Liam Hill, Intern, Money and Mental Health
Cash in or cash out?
11 January 2019
Just before Christmas, the Access to Cash Review released its interim report, Is Britain Ready to go Cashless?, which looked at current trends on how we spend money, and how the diminishing availability of cash might affect our communities.
We asked our Research Community to share their views and experiences of using both digital payments and cash, to shape our response to the review’s call for evidence, and our recent policy note on these issues. Here’s what people told us:
For many people, access to cash in still vital
As a society, we may be moving away from cash, but keeping cash payments as an option is clearly important for some people with mental health problems. It was notable in our survey that just under two thirds (63%) of our Research Community respondents said they still use cash. 5% told us they always use cash and four in ten (41%) said they often pay with cash. It’s clear, then, that for some people with mental health problems, hard cash is still vital.
Cash as friction
Here at Money and Mental Health, we often talk about ‘friction’ in the context of digital spending (you can read more about this in our report ‘Fintech for good’). Layers of friction between deciding to spend money and completing a transaction can be a useful way to put a break on impulsive spending, and can prevent significant financial harm – for example, having to confirm overnight purchases the next day, or putting a daily cap on spending.
Cash is itself a form of friction in this sense. We know that handing over cash has a greater psychological impact than tapping a card, entering a pin or setting up a standing order. And this fits with what our Research Community told us. Over half (55%) of respondents to our survey agreed with the statement ‘I find it easier to control my spending using cash’.
Our early research suggested that 93% of people have spent more money than usual during periods of poor mental health. It’s clear then that a transition to a completely cashless society will make some people with mental health problems less able to budget and stay in control of spending.
“Using cash lets me see where my money goes. I have a weekly amount I withdraw from my account and use that for all purchases. I’m happier doing this than using a card as it lets me see how much I am spending and I don’t have to remember to update my budget sheet with the spend.”
Physical cash also bypasses some anxieties people have about the potential for fraud or identity theft involved in card or electronic payments. Respondents were slightly more likely to agree (41%) than disagree (33%) with the suggestion that cash is more secure than electronic or card payments, and decreases the likelihood of being a victim of fraud.

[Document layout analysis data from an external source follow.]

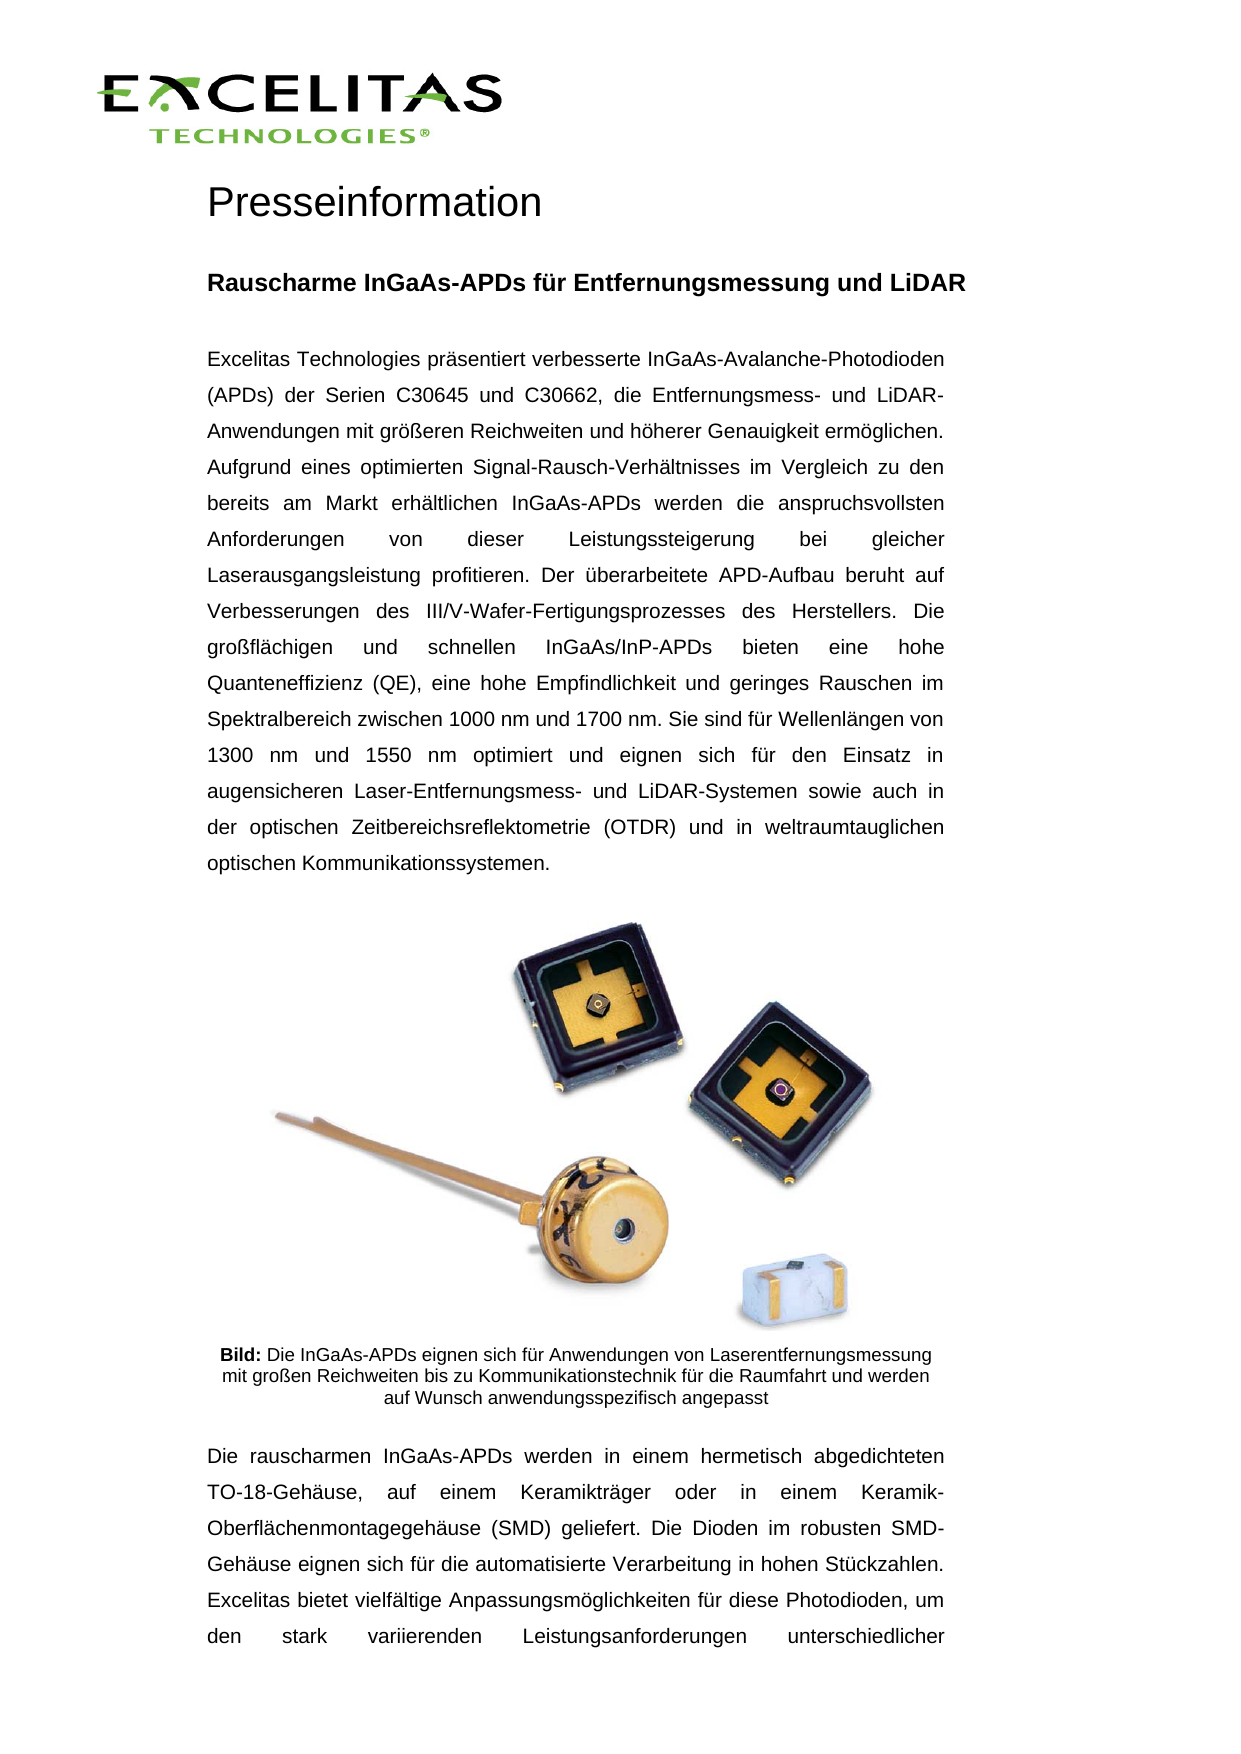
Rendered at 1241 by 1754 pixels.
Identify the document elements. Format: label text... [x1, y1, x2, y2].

text Presseinformation [207, 177, 945, 225]
picture [269, 922, 883, 1331]
table_cell Bild: Die InGaAs-APDs eignen sich für Anwendungen von Laserentfernungsmessung mit großen Reichweiten bis zu Kommunikationstechnik für die Raumfahrt und werden auf Wunsch anwendungsspezifisch angepasst [207, 1344, 945, 1408]
text Excelitas Technologies präsentiert verbesserte InGaAs-Avalanche-Photodioden (APDs) der Serien C30645 und C30662, die Entfernungsmess- und LiDAR-Anwendungen mit größeren Reichweiten und höherer Genauigkeit ermöglichen. Aufgrund eines optimierten Signal-Rausch-Verhältnisses im Vergleich zu den bereits am Markt erhältlichen InGaAs-APDs werden die anspruchsvollsten Anforderungen von dieser Leistungssteigerung bei gleicher Laserausgangsleistung profitieren. Der überarbeitete APD-Aufbau beruht auf Verbesserungen des III/V-Wafer-Fertigungsprozesses des Herstellers. Die großflächigen und schnellen InGaAs/InP-APDs bieten eine hohe Quanteneffizienz (QE), eine hohe Empfindlichkeit und geringes Rauschen im Spektralbereich zwischen 1000 nm und 1700 nm. Sie sind für Wellenlängen von 1300 nm und 1550 nm optimiert und eignen sich für den Einsatz in augensicheren Laser-Entfernungsmess- und LiDAR-Systemen sowie auch in der optischen Zeitbereichsreflektometrie (OTDR) und in weltraumtauglichen optischen Kommunikationssystemen. [207, 347, 945, 874]
picture [83, 63, 513, 150]
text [207, 1444, 945, 1648]
text Rauscharme InGaAs-APDs für Entfernungsmessung und LiDAR [207, 268, 989, 297]
table_header [207, 922, 945, 1343]
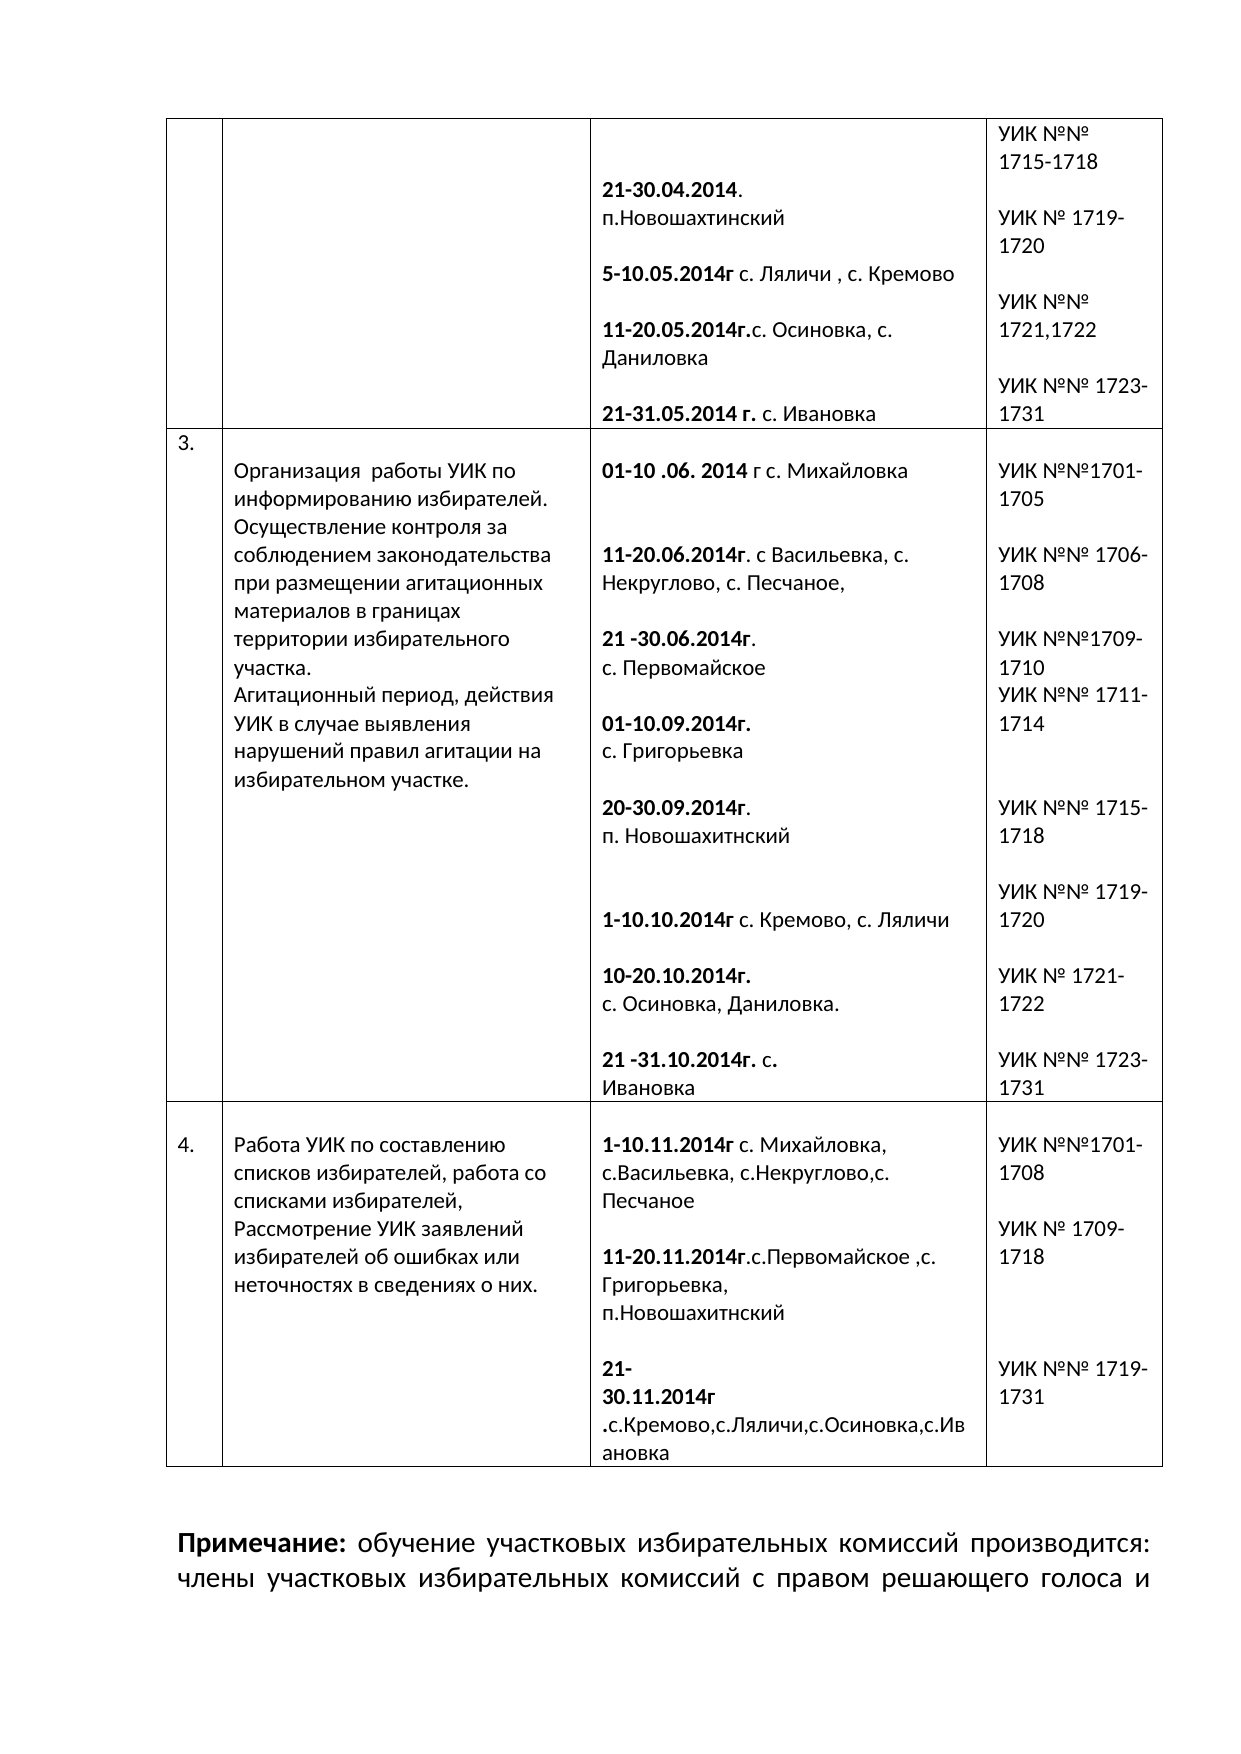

Similarly, nearly three quarters (73%) confirmed that they like to keep cash for emergencies. Should we really be abandoning cash when it remains useful in providing security and peace of mind?
None of this is to say we should (or could) reverse the trend to digital and online payments. Across society, people are increasingly comfortable with digital payments, and perhaps unsurprisingly a majority of our survey respondents (69%) also told us they use card more often than five years ago.
Having complete oversight in one place, on a bank statement or an online or in-app summary, is for many people a useful way to track spending. Some banks also offer ways of summarising and breaking down spending as well, which can help people to analyse and prioritise how we spend money.
65% of respondents to our survey agreed that “it’s easier to keep track of electronic payments than cash payments when I am unwell.” And, as the quote below from a Research Community member suggests, paying with direct debits can allay fears about missing vital payments.
“It’s more convenient – I don’t always carry cash but I always have my card. I also like to pay my bills using standing orders and direct debits, as they come out automatically so I don’t have to think about them.”
Leaving no one behind
It’s not in anyone’s interests to exclude people from our economy. Our research shows cash is still an important practical and psychological safeguard for some people, offering protection and reassurance to many people that the various forms of digital payment currently don’t.
Our financial habits will continue to evolve, but it’s a simple issue of fairness that any further transition to a ‘cashless society’ mustn’t leave anyone behind.